The checkRep-problem is that in changesets we not only store the characters but also the length of the change. Javascript’s length() function, however, counts surrogate pairs as 2, so e.g. an emoji has length 2. When mysql decodes the string of a changeset to question marks than our representation of a changeset is not valid anymore.

Replacing it with two question marks is a hack not a real solution because we have no idea which code point the user entered in the first place (but as long as the value is in ueberDB’s cache we could get it out from there).

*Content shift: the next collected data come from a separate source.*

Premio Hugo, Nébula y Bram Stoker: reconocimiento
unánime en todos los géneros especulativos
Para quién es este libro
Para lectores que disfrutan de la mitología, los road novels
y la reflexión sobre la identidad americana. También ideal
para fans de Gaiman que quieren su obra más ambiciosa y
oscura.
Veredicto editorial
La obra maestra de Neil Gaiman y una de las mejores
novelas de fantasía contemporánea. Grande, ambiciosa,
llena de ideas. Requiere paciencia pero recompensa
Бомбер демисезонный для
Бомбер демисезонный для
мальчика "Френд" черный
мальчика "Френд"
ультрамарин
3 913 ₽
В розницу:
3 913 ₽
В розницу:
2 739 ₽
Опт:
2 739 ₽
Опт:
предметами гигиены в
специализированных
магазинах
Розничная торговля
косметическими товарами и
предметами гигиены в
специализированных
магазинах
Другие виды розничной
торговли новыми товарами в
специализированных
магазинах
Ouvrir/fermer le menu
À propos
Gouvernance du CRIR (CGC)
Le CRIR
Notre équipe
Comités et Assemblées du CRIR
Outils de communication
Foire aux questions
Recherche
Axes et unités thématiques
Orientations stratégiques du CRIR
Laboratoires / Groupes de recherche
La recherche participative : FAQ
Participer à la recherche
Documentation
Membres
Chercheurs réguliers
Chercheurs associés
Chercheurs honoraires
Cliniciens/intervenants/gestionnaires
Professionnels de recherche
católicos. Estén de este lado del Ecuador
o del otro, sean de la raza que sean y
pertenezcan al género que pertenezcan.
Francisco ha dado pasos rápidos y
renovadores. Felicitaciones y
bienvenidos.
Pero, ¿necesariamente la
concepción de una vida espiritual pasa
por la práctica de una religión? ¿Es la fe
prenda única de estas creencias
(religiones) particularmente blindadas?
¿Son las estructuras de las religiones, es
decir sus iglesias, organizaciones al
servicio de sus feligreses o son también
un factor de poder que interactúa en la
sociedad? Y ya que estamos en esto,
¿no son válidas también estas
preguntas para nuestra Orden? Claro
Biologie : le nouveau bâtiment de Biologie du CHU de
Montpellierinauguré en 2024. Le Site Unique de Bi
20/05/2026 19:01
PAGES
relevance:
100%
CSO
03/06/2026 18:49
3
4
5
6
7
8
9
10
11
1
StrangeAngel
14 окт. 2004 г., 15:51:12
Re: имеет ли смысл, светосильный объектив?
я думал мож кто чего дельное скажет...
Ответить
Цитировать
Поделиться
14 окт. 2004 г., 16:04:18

the info I need is if your database is utf8 or utf8mb4 I have extracted the offending changeset, the timeslider will not work around these revisions if you don’t also apply

mysql> update `store` set `value` = replace(`value`,'????','??') where `key` like "pad:iOS-iteration-planning:revs:7105";

together with the updates from above this should make your pad reusable again

hi, I had this discussion in the morning. 08:47 < webzwo0i> mutante: i debugged the pad. you normally should not do this, but if you have a database backup (and after making export/etherpad to have a backup of the pad) you can change three database entries and the pad should be working fine again. the three mysql commands are

mysql> update `store` set `value` = replace(`value`,'????','??') where `key` like "pad:iOS-iteration-planning";
mysql> update `store` set `value` = replace(`value`,'????','??') where `key` like "pad:iOS-iteration-planning:revs:7200";
mysql> update `store` set `value` = replace(`value`,'????','??') where `key` like "pad:iOS-iteration-planning:revs:7300";

08:49 < webzwo0i> can you check if your database is running utf8mb4 charset or utf8? 08:51 < webzwo0i> oha ups please dont apply the mysql-commands. maybe i was a little bit to fast 😃 need to check something first 09:08 < webzwo0i> mh nope should be fine, please test… it would be good to know if you ran latest release or something else and which plugins you have enabled 09:47 < webzwo0i> I don’t know if you ppl at wikimedia know each other but if you can find out who the user “Brian” is could you ask him what browser he is using? the reason is I can see what the bug is, but I cannot trigger it in my browser (only manually, but because you ppl are not hostile it was probably not on purpose) 09:49 < webzwo0i> (so we probably have two bugs, one server-side and one client-side)